Born in Prague on May 15, 1937, Madeleine Albright made history 60 years later when she became the first woman to serve as the secretary of state for the United States. She grew up learning about world affairs from her father Josef Korbel. He was a diplomat for much of her early life.
When she was only a toddler, Albright and her family fled their native Czechoslovakia because the country was first invaded by the Nazis. She later learned that three of her grandparents died during the Holocaust. She was raised Catholic, but her parents had converted to the Christian faith from Judaism.
The Korbels left the country for good ten years later after the communists took power. The family settled in Colorado where her father became a distinguished professor at the University of Denver. One of his favorite students was another future secretary of state Condoleezza Rice.

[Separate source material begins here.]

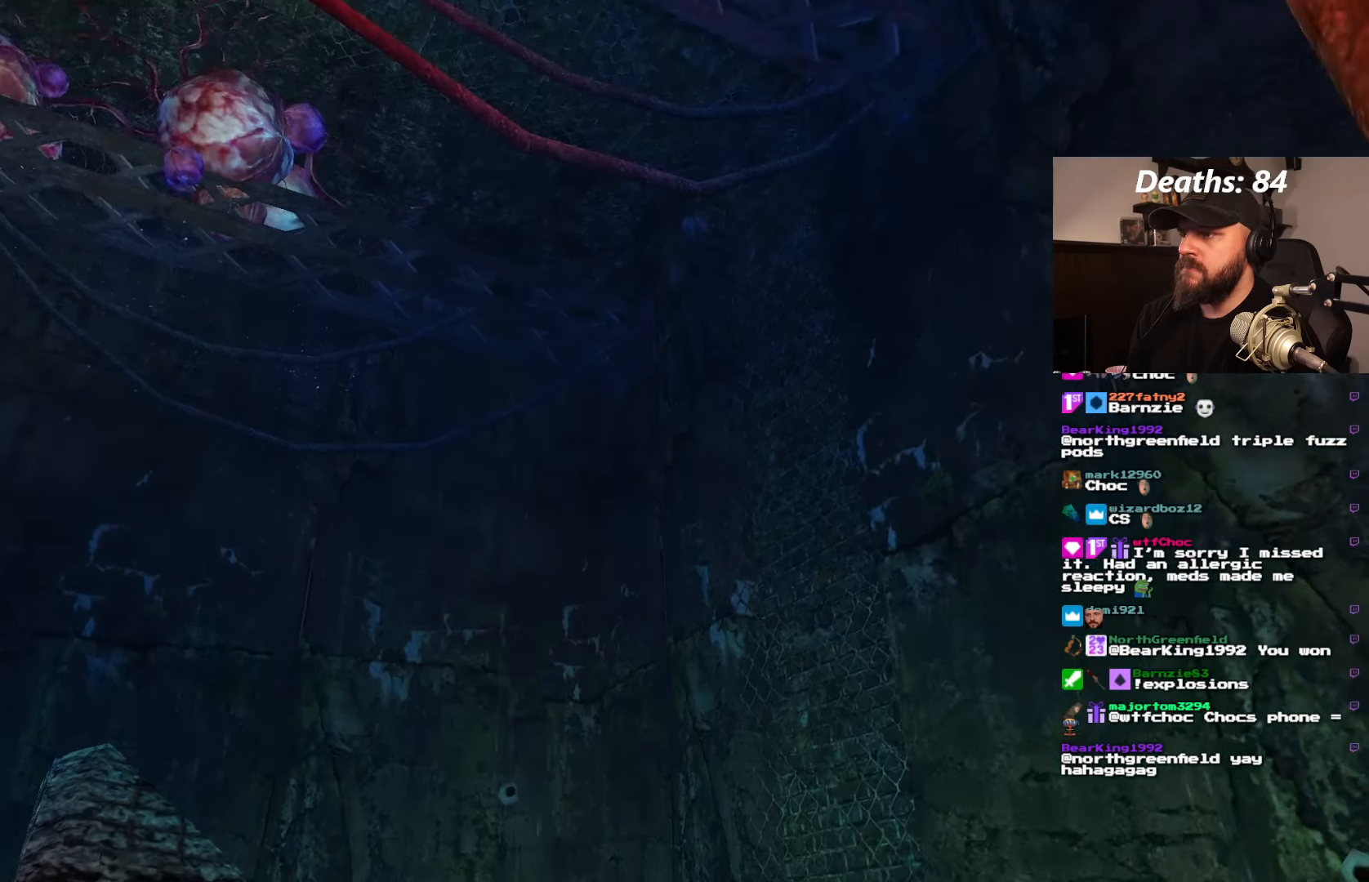
{"dt_ms": 500, "buttons": ["L1", "DPAD_DOWN"], "left_stick": "center", "right_stick": "center", "events": [[234, "DPAD_LEFT", "down"], [334, "DPAD_DOWN", "down"], [367, "DPAD_LEFT", "up"]]}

A bright student, Albright earned a scholarship to Wellesley College in Massachusetts. There she edited the school's newspaper and pursued her passion for politics. During one summer, Albright landed an internship at the Denver Post. She soon fell for a fellow intern, Joseph Albright, a publishing heir. The couple married in 1959.
While her husband worked as a journalist, Albright stayed home to raise the couple's three daughters. She also continued her education, waking up at 4:30 am to work on her graduate studies. Zbigniew Brzezinski was one of her professors at Columbia University where she earned in a certificate in Russian studies in 1968. In 1976, Albright completed her Ph.D. there.
Advisor and Educator
Albright first entered the political arena as a legislative assistant to Democratic Senator Edmund Muskie in 1972. Four years later, she was hired by her former professor, Zbigniew Brzezinski, to work for the National Security Council during the administration of President Jimmy Carter. The Democrats fall from power in the early 1980s meant a move to the private sector for Albright. She became a professor at Georgetown University, winning its Teacher of Year Award four times.
Also around this time, Albright and her husband divorced after he left her for another woman. "It was a shock," she later told The Washington Post. She didn't let heartbreak put a damper on her career or her social life. Albright hosted numerous gatherings at her townhouse where the Democratic elite gathered to discuss the issues of the day.
On matters of foreign policy, she became one of her party's leading lights. Albright served as an advisor to Michael Dukakis during his failed 1988 presidential bid.
Leader in World Affairs
President Bill Clinton tapped Albright to handle the country's relationship with the United Nations. In January 1993, she officially took on the role of U.S. permanent representative to the United Nations. Albright quickly showed herself to be a force to be reckoned with. During her four years in the position, she became an advocate for "assertive multilateralism." Albright lobbied for the United States to expand its military involvement in the Balkans -- a move that she publicly clashed with Colin Powell over. She also supported U.S. intervention in Haiti. According to The New Republic, she said that "U.S. leadership in world politics and in multilateral organizations is a fundamental tenet of the Clinton Administration."
In December 1996, Clinton once again turned to Albright for her help in foreign matters. He nominated her to be the first female secretary of state. Albright was sworn in the following January and continued to be a straight talker and a problem solver in her new position. During her time as secretary, she worked on a broad range of issues. Albright campaigned for human rights and fought to stop the spread of nuclear weapons. A champion of NATO, she sought to expand the organization's membership. Albright also worked to bring peace to the Middle East.
After leaving her post as secretary of state in 2001, Albright has worked on a number of projects. She has written several books, including Madam Secretary: A Memoir (2003) and The Mighty and the Almighty: Reflections on America, God and World Affairs (2006). Known for her symbolic use of jewelry on the job, Albright also wrote Read My Pins: Stories from a Diplomat's Jewel Box (2009).
With her international expertise, Albright launched a private investment fund in 2007. Albright Capital Management seeks to make long-term investments for its clients in emerging markets. Albright also serves as the co-chair of the Albright Stonebridge Group, a global strategy firm.
Albright has received numerous honors for her contributions to diplomacy, democracy and world affairs. In 2012, President Barack Obama awarded her the Presidential Medal of Freedom.